Could you set down exactly the lines in the records below between the line holding "67: (306, 26, 1.46)" and the line holding "83: (185, 330, 0.76)", inclusive?

─── Dataset records ───

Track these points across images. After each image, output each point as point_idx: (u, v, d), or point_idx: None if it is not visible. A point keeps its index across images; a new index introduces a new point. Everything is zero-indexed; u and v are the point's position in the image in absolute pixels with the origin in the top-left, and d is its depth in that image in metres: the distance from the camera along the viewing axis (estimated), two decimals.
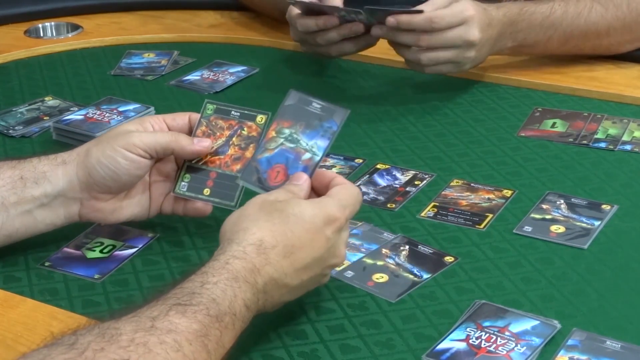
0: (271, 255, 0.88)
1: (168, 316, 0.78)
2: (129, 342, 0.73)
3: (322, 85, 1.54)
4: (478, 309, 0.96)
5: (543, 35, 1.46)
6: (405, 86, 1.51)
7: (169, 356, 0.74)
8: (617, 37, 1.49)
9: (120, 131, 1.04)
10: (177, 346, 0.76)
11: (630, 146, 1.30)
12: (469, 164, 1.27)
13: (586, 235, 1.09)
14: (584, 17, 1.46)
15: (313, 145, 1.02)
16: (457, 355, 0.89)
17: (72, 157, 1.04)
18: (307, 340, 0.93)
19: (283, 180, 1.01)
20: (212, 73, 1.58)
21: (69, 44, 1.71)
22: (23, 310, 0.99)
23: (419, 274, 1.03)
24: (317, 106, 1.04)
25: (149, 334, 0.75)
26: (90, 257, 1.07)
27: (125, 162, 1.02)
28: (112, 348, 0.73)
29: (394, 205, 1.17)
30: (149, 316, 0.78)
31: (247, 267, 0.86)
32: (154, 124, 1.06)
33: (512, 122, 1.39)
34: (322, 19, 1.45)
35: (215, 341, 0.80)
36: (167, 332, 0.76)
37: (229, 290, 0.83)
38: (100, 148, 1.02)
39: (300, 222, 0.90)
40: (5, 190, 1.02)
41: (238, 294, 0.84)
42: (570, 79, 1.50)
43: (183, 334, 0.77)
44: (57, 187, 1.03)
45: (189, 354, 0.76)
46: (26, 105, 1.47)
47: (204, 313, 0.80)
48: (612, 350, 0.90)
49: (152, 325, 0.76)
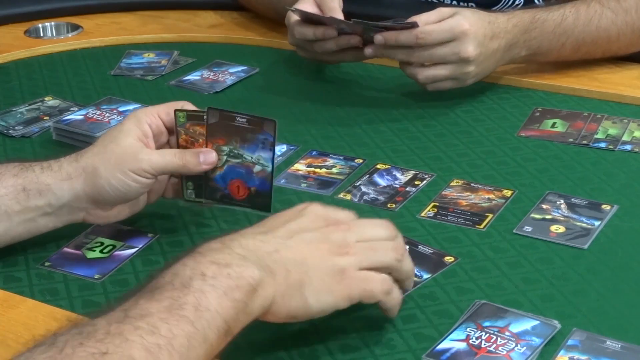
0: (241, 231, 0.89)
1: (138, 304, 0.78)
2: (105, 335, 0.74)
3: (322, 85, 1.54)
4: (478, 309, 0.96)
5: (557, 42, 1.45)
6: (406, 86, 1.51)
7: (145, 341, 0.74)
8: (626, 42, 1.49)
9: (126, 148, 1.04)
10: (152, 328, 0.75)
11: (630, 146, 1.30)
12: (469, 164, 1.27)
13: (586, 235, 1.09)
14: (595, 24, 1.46)
15: (258, 157, 1.05)
16: (457, 355, 0.89)
17: (78, 171, 1.04)
18: (307, 340, 0.93)
19: (247, 194, 1.06)
20: (212, 73, 1.58)
21: (69, 44, 1.71)
22: (23, 310, 0.99)
23: (419, 274, 1.03)
24: (243, 120, 1.06)
25: (123, 324, 0.75)
26: (91, 257, 1.08)
27: (136, 185, 1.04)
28: (89, 342, 0.73)
29: (394, 205, 1.17)
30: (121, 309, 0.78)
31: (211, 243, 0.86)
32: (151, 124, 1.06)
33: (512, 122, 1.39)
34: (321, 30, 1.44)
35: (193, 308, 0.78)
36: (140, 318, 0.76)
37: (189, 261, 0.82)
38: (110, 169, 1.03)
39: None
40: (8, 200, 1.02)
41: (201, 260, 0.82)
42: (570, 79, 1.50)
43: (155, 315, 0.76)
44: (62, 200, 1.04)
45: (166, 333, 0.75)
46: (26, 105, 1.47)
47: (169, 288, 0.79)
48: (612, 350, 0.90)
49: (125, 316, 0.76)
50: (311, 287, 0.87)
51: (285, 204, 1.16)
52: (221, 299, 0.80)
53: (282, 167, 1.27)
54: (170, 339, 0.75)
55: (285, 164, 1.28)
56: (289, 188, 1.22)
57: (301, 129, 1.38)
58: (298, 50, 1.54)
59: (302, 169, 1.26)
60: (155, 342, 0.74)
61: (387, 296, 0.91)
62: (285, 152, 1.31)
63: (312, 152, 1.31)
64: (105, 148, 1.04)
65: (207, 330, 0.78)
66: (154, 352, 0.74)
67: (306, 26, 1.46)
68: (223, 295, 0.80)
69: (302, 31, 1.47)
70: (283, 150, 1.31)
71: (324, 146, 1.33)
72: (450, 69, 1.38)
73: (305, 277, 0.86)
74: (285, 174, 1.25)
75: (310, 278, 0.87)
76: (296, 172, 1.26)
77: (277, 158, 1.29)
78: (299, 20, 1.47)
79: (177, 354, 0.75)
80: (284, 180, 1.24)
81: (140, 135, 1.05)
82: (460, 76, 1.39)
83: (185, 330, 0.76)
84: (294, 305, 0.86)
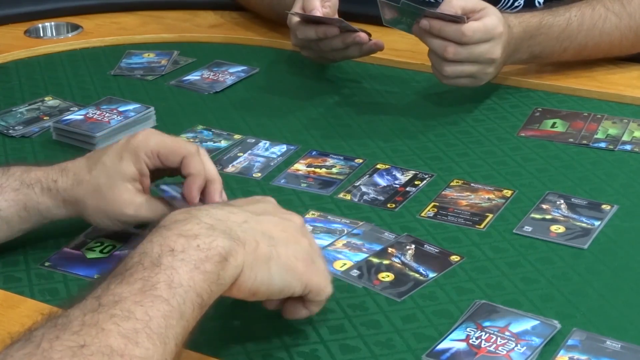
0: (204, 206, 0.89)
1: (109, 290, 0.76)
2: (81, 326, 0.73)
3: (322, 85, 1.54)
4: (478, 309, 0.96)
5: (559, 47, 1.45)
6: (406, 86, 1.51)
7: (121, 328, 0.73)
8: (628, 45, 1.49)
9: (117, 196, 1.03)
10: (127, 314, 0.74)
11: (630, 146, 1.30)
12: (469, 164, 1.27)
13: (586, 235, 1.09)
14: (598, 29, 1.45)
15: None
16: (457, 355, 0.89)
17: (72, 199, 1.04)
18: (307, 340, 0.93)
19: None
20: (212, 73, 1.58)
21: (69, 44, 1.71)
22: (23, 310, 0.99)
23: (425, 273, 1.03)
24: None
25: (98, 313, 0.74)
26: (90, 257, 1.08)
27: (122, 226, 1.06)
28: (65, 335, 0.72)
29: (394, 205, 1.17)
30: (94, 296, 0.76)
31: (175, 214, 0.85)
32: (148, 163, 1.04)
33: (512, 122, 1.39)
34: (322, 29, 1.44)
35: (166, 285, 0.77)
36: (114, 305, 0.74)
37: (155, 237, 0.81)
38: (99, 213, 1.04)
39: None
40: (9, 213, 1.04)
41: (167, 234, 0.81)
42: (570, 79, 1.50)
43: (129, 300, 0.75)
44: (64, 215, 1.07)
45: (142, 316, 0.74)
46: (26, 105, 1.47)
47: (140, 269, 0.78)
48: (612, 350, 0.90)
49: (98, 304, 0.75)
50: (279, 262, 0.86)
51: (286, 204, 1.16)
52: (192, 272, 0.78)
53: (282, 167, 1.27)
54: (147, 321, 0.74)
55: (285, 164, 1.28)
56: (289, 188, 1.22)
57: (301, 129, 1.38)
58: (302, 51, 1.54)
59: (302, 169, 1.26)
60: (132, 327, 0.73)
61: (323, 302, 0.92)
62: (285, 152, 1.31)
63: (312, 152, 1.31)
64: (99, 187, 1.04)
65: (182, 306, 0.77)
66: (132, 337, 0.72)
67: (308, 26, 1.46)
68: (194, 269, 0.79)
69: (305, 32, 1.47)
70: (283, 150, 1.31)
71: (324, 146, 1.33)
72: (477, 67, 1.37)
73: (274, 251, 0.86)
74: (285, 174, 1.25)
75: (278, 253, 0.86)
76: (296, 172, 1.26)
77: (277, 158, 1.29)
78: (300, 22, 1.47)
79: (156, 335, 0.74)
80: (284, 180, 1.24)
81: (135, 175, 1.04)
82: (481, 76, 1.38)
83: (161, 310, 0.75)
84: (259, 279, 0.84)
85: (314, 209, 1.16)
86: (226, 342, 0.93)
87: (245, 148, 1.32)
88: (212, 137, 1.35)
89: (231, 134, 1.36)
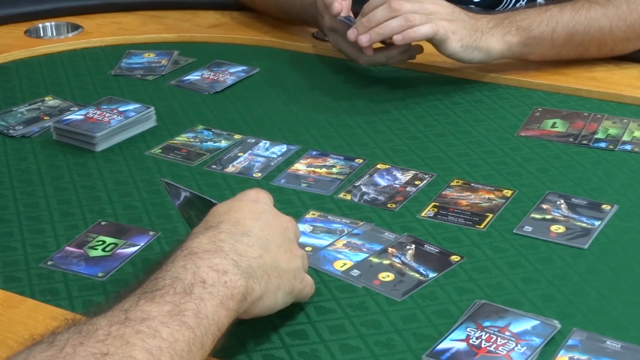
0: (221, 227, 0.90)
1: (139, 306, 0.79)
2: (106, 336, 0.74)
3: (322, 85, 1.54)
4: (478, 309, 0.96)
5: (546, 25, 1.46)
6: (406, 86, 1.51)
7: (146, 344, 0.75)
8: (621, 36, 1.49)
9: None
10: (153, 332, 0.76)
11: (630, 146, 1.30)
12: (469, 164, 1.27)
13: (586, 235, 1.09)
14: (583, 14, 1.47)
15: None
16: (457, 355, 0.89)
17: None
18: (307, 340, 0.93)
19: None
20: (212, 73, 1.58)
21: (69, 44, 1.71)
22: (23, 310, 0.99)
23: (425, 273, 1.03)
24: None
25: (124, 326, 0.76)
26: (93, 255, 1.08)
27: None
28: (90, 342, 0.73)
29: (394, 205, 1.17)
30: (121, 309, 0.78)
31: (202, 241, 0.87)
32: None
33: (512, 122, 1.39)
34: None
35: (194, 315, 0.79)
36: (141, 321, 0.77)
37: (188, 264, 0.84)
38: None
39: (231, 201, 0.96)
40: None
41: (200, 264, 0.84)
42: (570, 79, 1.50)
43: (157, 319, 0.77)
44: None
45: (168, 337, 0.76)
46: (26, 105, 1.47)
47: (171, 293, 0.80)
48: (612, 350, 0.90)
49: (125, 318, 0.77)
50: (285, 290, 0.92)
51: (286, 204, 1.17)
52: (218, 307, 0.82)
53: (282, 167, 1.27)
54: (172, 342, 0.76)
55: (285, 164, 1.28)
56: (289, 188, 1.22)
57: (301, 129, 1.38)
58: (329, 34, 1.54)
59: (302, 169, 1.26)
60: (157, 345, 0.75)
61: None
62: (285, 152, 1.31)
63: (312, 152, 1.31)
64: None
65: (204, 337, 0.80)
66: (156, 354, 0.75)
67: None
68: (220, 305, 0.82)
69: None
70: (283, 150, 1.31)
71: (324, 146, 1.33)
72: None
73: (280, 281, 0.91)
74: (285, 174, 1.25)
75: (282, 280, 0.91)
76: (296, 172, 1.26)
77: (278, 158, 1.29)
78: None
79: (178, 357, 0.76)
80: (284, 180, 1.24)
81: None
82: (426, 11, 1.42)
83: (186, 335, 0.78)
84: (266, 306, 0.90)
85: (314, 209, 1.16)
86: (226, 342, 0.93)
87: (245, 148, 1.32)
88: (212, 137, 1.36)
89: (231, 133, 1.37)
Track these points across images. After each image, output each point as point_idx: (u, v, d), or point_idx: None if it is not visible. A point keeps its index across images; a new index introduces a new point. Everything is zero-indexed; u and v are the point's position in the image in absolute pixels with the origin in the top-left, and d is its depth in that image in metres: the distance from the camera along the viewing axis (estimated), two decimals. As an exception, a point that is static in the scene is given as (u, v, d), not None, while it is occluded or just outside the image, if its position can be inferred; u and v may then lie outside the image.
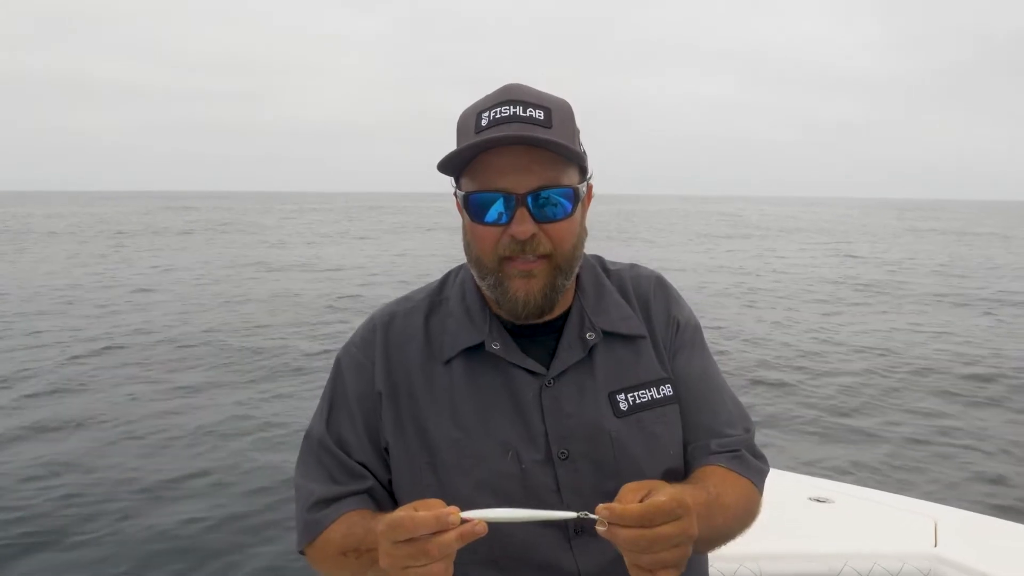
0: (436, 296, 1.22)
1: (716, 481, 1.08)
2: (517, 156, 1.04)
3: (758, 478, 1.16)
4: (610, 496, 0.95)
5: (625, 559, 0.88)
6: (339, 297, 13.93)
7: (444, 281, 1.25)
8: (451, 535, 0.85)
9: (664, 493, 0.87)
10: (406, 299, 1.24)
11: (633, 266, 1.28)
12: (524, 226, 1.04)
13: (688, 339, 1.22)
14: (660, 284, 1.25)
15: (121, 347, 9.54)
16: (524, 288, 1.08)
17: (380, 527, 0.89)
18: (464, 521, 0.86)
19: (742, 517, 1.12)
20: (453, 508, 0.86)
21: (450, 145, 1.09)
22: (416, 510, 0.88)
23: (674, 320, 1.21)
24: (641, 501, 0.88)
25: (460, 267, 1.25)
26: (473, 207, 1.07)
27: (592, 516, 0.88)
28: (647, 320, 1.20)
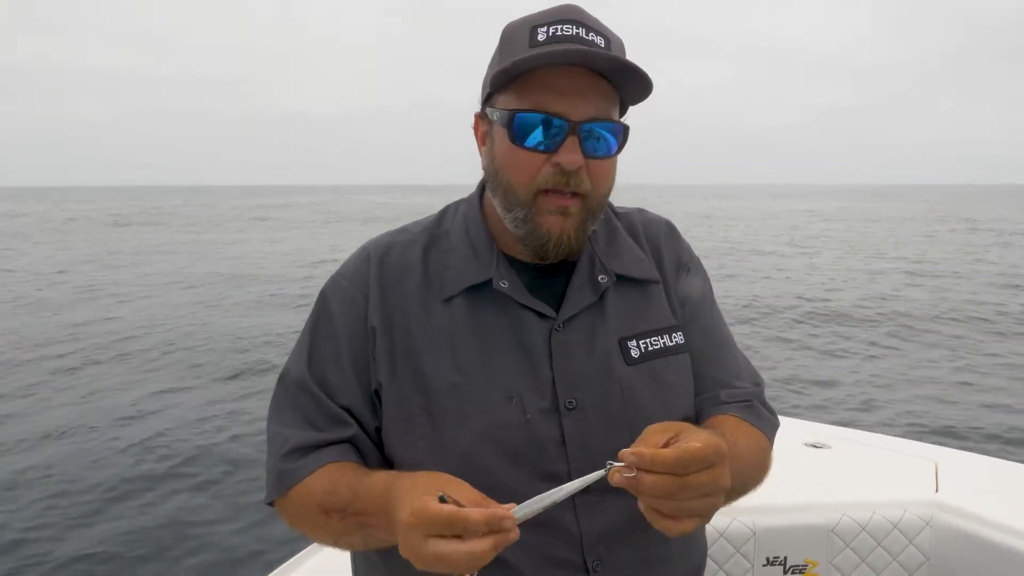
0: (435, 229, 1.12)
1: (729, 430, 1.03)
2: (576, 79, 0.95)
3: (770, 430, 1.12)
4: (617, 451, 0.86)
5: (642, 504, 0.81)
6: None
7: (443, 215, 1.15)
8: (487, 544, 0.77)
9: (698, 439, 0.80)
10: (402, 230, 1.14)
11: (642, 211, 1.21)
12: (574, 155, 0.95)
13: (698, 287, 1.16)
14: (671, 229, 1.19)
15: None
16: (559, 226, 0.99)
17: (404, 516, 0.81)
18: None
19: (756, 469, 1.07)
20: (507, 511, 0.78)
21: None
22: (443, 494, 0.80)
23: (684, 266, 1.16)
24: (667, 444, 0.81)
25: (459, 201, 1.16)
26: (518, 127, 0.96)
27: (615, 463, 0.80)
28: (658, 265, 1.14)
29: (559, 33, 0.96)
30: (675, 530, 0.81)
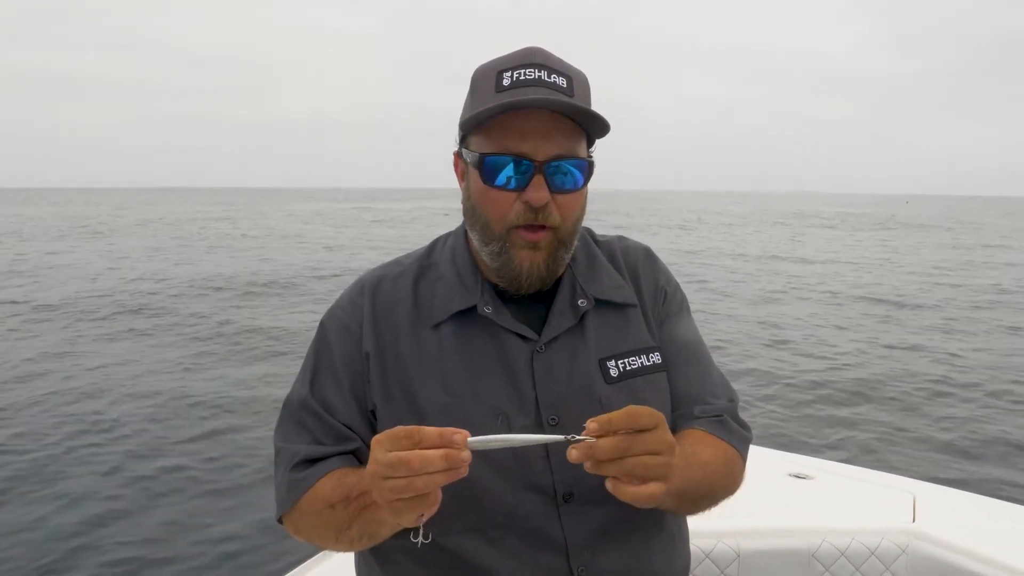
0: (425, 261, 1.20)
1: (692, 441, 1.09)
2: (540, 121, 1.03)
3: (740, 444, 1.17)
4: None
5: (607, 473, 0.86)
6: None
7: (432, 247, 1.23)
8: (437, 452, 0.83)
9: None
10: (394, 263, 1.22)
11: (621, 238, 1.29)
12: (540, 192, 1.03)
13: (675, 310, 1.23)
14: (648, 255, 1.26)
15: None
16: (529, 259, 1.07)
17: (379, 437, 0.87)
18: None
19: (722, 478, 1.11)
20: (460, 431, 0.85)
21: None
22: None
23: (662, 290, 1.22)
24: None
25: (448, 234, 1.23)
26: (488, 169, 1.05)
27: (579, 437, 0.87)
28: (636, 290, 1.20)
29: (523, 78, 1.03)
30: (643, 494, 0.86)
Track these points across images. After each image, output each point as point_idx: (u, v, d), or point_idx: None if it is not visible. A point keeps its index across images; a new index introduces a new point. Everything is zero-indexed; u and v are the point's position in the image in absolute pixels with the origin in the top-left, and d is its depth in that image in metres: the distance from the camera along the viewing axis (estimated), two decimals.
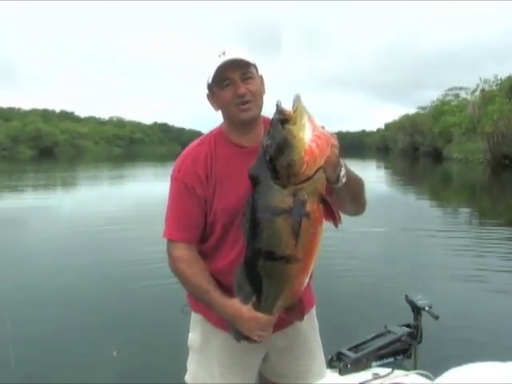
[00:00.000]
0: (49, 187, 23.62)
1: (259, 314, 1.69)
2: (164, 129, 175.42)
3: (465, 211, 16.56)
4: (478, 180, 30.78)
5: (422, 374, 3.19)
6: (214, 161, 1.85)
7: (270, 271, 1.61)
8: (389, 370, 3.26)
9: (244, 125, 1.83)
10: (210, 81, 1.80)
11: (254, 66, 1.80)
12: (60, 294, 6.61)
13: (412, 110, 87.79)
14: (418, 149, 66.76)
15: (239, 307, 1.71)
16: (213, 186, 1.83)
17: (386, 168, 43.58)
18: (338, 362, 3.38)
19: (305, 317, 1.93)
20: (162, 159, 64.72)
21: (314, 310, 2.16)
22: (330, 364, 3.38)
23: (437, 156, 54.89)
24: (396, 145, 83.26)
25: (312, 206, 1.51)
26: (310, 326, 2.10)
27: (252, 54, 1.80)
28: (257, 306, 1.70)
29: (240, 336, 1.79)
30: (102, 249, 9.55)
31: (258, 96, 1.80)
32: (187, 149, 1.92)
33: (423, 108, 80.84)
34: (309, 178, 1.48)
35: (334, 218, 1.56)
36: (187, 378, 2.05)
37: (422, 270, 7.85)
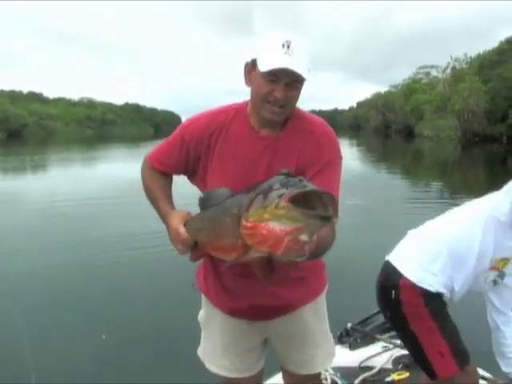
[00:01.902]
0: (19, 170, 23.18)
1: (181, 230, 1.69)
2: (136, 109, 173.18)
3: (436, 186, 16.90)
4: (449, 156, 31.30)
5: None
6: (224, 135, 1.79)
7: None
8: (398, 341, 3.22)
9: (264, 120, 1.76)
10: (259, 61, 1.66)
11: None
12: (40, 276, 6.48)
13: (384, 89, 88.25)
14: (389, 126, 67.47)
15: (172, 218, 1.76)
16: (211, 159, 1.80)
17: (358, 145, 43.89)
18: (348, 337, 3.43)
19: (308, 305, 1.95)
20: (134, 140, 63.96)
21: (320, 299, 2.05)
22: (340, 340, 3.43)
23: (408, 133, 55.55)
24: (368, 123, 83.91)
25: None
26: (315, 315, 2.03)
27: (307, 62, 1.68)
28: (188, 223, 1.72)
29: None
30: (78, 228, 9.47)
31: (290, 106, 1.74)
32: (207, 111, 1.87)
33: (395, 86, 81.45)
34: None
35: None
36: (199, 351, 2.10)
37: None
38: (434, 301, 2.24)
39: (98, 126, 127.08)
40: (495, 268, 2.23)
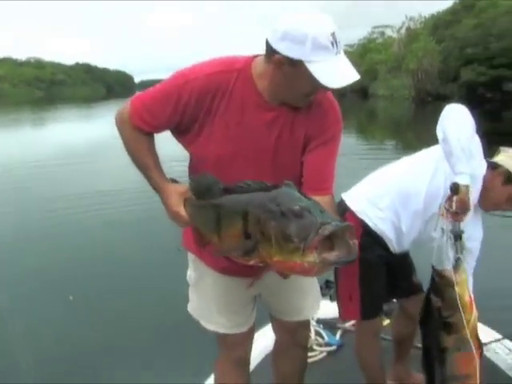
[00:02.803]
0: None
1: (182, 213, 1.64)
2: (86, 70, 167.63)
3: (391, 143, 17.26)
4: (403, 115, 31.79)
5: None
6: (228, 99, 1.65)
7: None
8: None
9: (289, 103, 1.68)
10: (310, 65, 1.51)
11: None
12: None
13: None
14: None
15: (169, 197, 1.68)
16: (210, 122, 1.68)
17: None
18: (328, 289, 3.51)
19: None
20: (86, 101, 62.15)
21: None
22: (321, 293, 3.52)
23: (363, 93, 55.88)
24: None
25: None
26: None
27: None
28: (189, 207, 1.66)
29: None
30: (40, 191, 9.27)
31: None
32: (203, 68, 1.68)
33: (351, 46, 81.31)
34: None
35: None
36: (189, 307, 2.09)
37: None
38: (369, 237, 2.22)
39: (47, 86, 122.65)
40: (443, 215, 2.23)
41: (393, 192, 2.25)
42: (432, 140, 2.20)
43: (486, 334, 2.99)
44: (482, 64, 39.58)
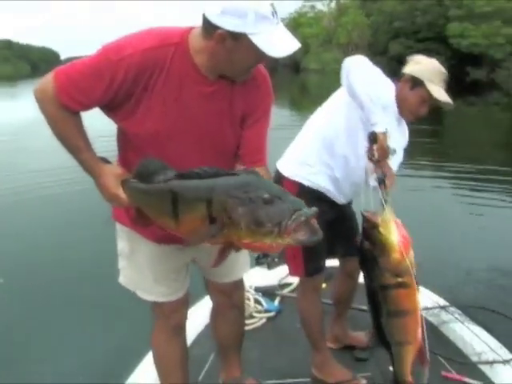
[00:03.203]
0: None
1: (123, 196, 1.62)
2: (7, 46, 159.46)
3: None
4: (335, 88, 32.30)
5: None
6: (165, 75, 1.60)
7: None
8: None
9: (230, 77, 1.67)
10: (254, 37, 1.49)
11: None
12: None
13: None
14: (276, 60, 67.86)
15: (105, 178, 1.63)
16: (147, 98, 1.61)
17: None
18: (265, 258, 3.61)
19: None
20: (10, 79, 59.25)
21: None
22: (258, 261, 3.62)
23: (295, 67, 56.33)
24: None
25: None
26: None
27: None
28: (129, 190, 1.62)
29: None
30: None
31: None
32: (137, 43, 1.59)
33: (282, 20, 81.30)
34: None
35: None
36: (122, 280, 2.05)
37: None
38: (306, 196, 2.16)
39: None
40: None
41: (317, 145, 2.29)
42: None
43: (431, 299, 3.15)
44: (409, 38, 40.78)
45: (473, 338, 2.76)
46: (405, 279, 1.78)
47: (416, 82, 2.23)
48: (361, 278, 2.28)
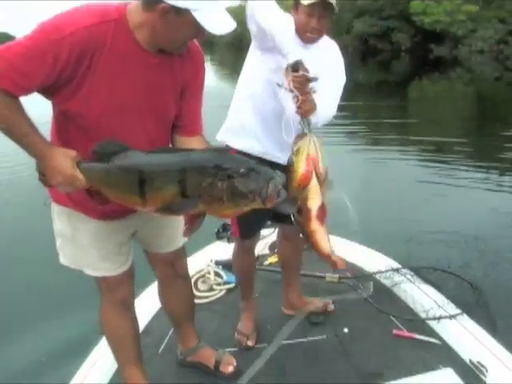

───

■ **Response**
67: (306, 26, 1.46)
68: (223, 295, 0.80)
69: (302, 31, 1.47)
70: (283, 150, 1.31)
71: (324, 146, 1.33)
72: (450, 69, 1.38)
73: (305, 277, 0.86)
74: (285, 174, 1.25)
75: (310, 278, 0.87)
76: (296, 172, 1.26)
77: (277, 158, 1.29)
78: (299, 20, 1.47)
79: (177, 354, 0.75)
80: (284, 180, 1.24)
81: (140, 135, 1.05)
82: (460, 76, 1.39)
83: (185, 330, 0.76)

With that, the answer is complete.